On lists that munge Reply-To, hitting reply-to-all STILL mails the list
(it just doesn't mail anyone else).  If I were you, I would get in the
habit of hitting reply-to-all when replying to a list, regardless of the
list's policy on header munging.  Then, if the list munges the header, it
will go to just the list, but if the list preserves headers, you will not
inadvertantly drop the list from the reply.  The one biggest reason why
bug-coreutils does not munge headers is so that non-subscribers can post
and still see an answer delivered to their own inbox when the person
answering their question did a reply-to-all.

> 
> Hmm. Speaking of echo and its requirements, is there any way to have it
> print '-n', '-e' or '-E' in an instance where they are not preceded on
> the line by anything which is not a recognized option?

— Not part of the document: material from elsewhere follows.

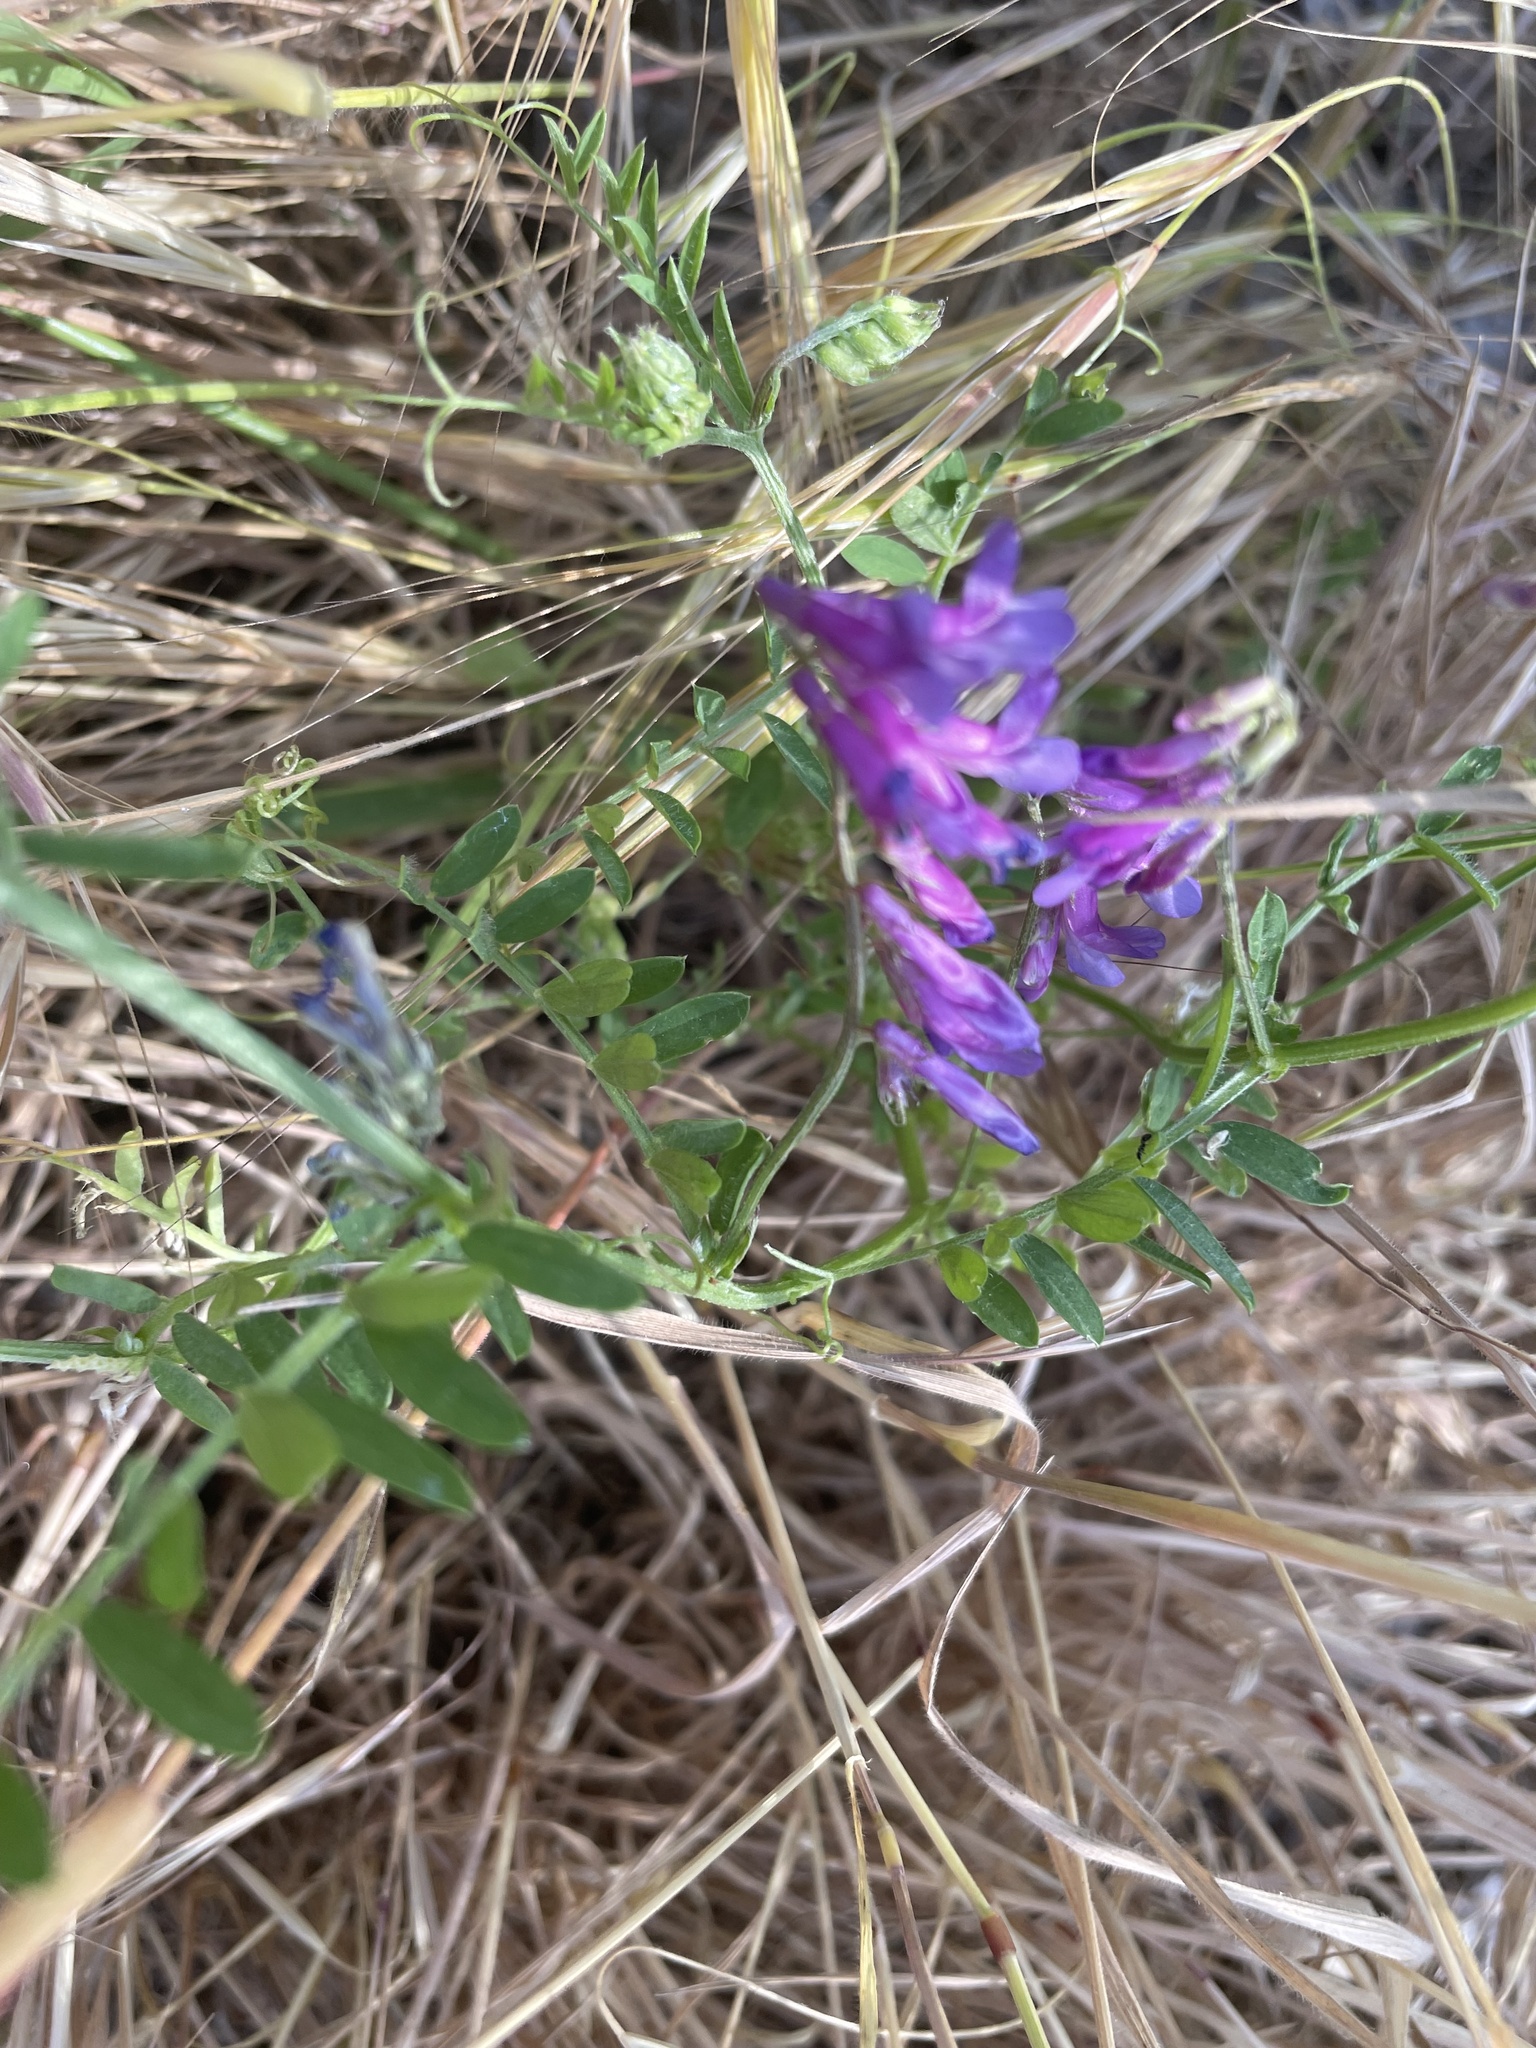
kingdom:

Not portably.  The autoconf documentation points out that not all echos
recognize -n, and not all shells recognize the easier-to-use printf
command either.  Ultimately, you have to do a runtime test to determine
which style of echo is supported, or whether printf is supported, before
the rest of a portable script can print arbitrary strings.  Hence scripts
like autoconf and libtool go to great pains to define $ECHO to something
that does the right thing, regardless of the quirks of the shell it is
running in.

But yes, Paul did show you that coreutils echo can be coerced to print any
string by doing '/bin/echo -n "$s$nl"', where $s is the string and $nl is
a newline.  And on systems with printf, 'printf %s\\n "$s"' does the same.

- --
Life is short - so eat dessert first!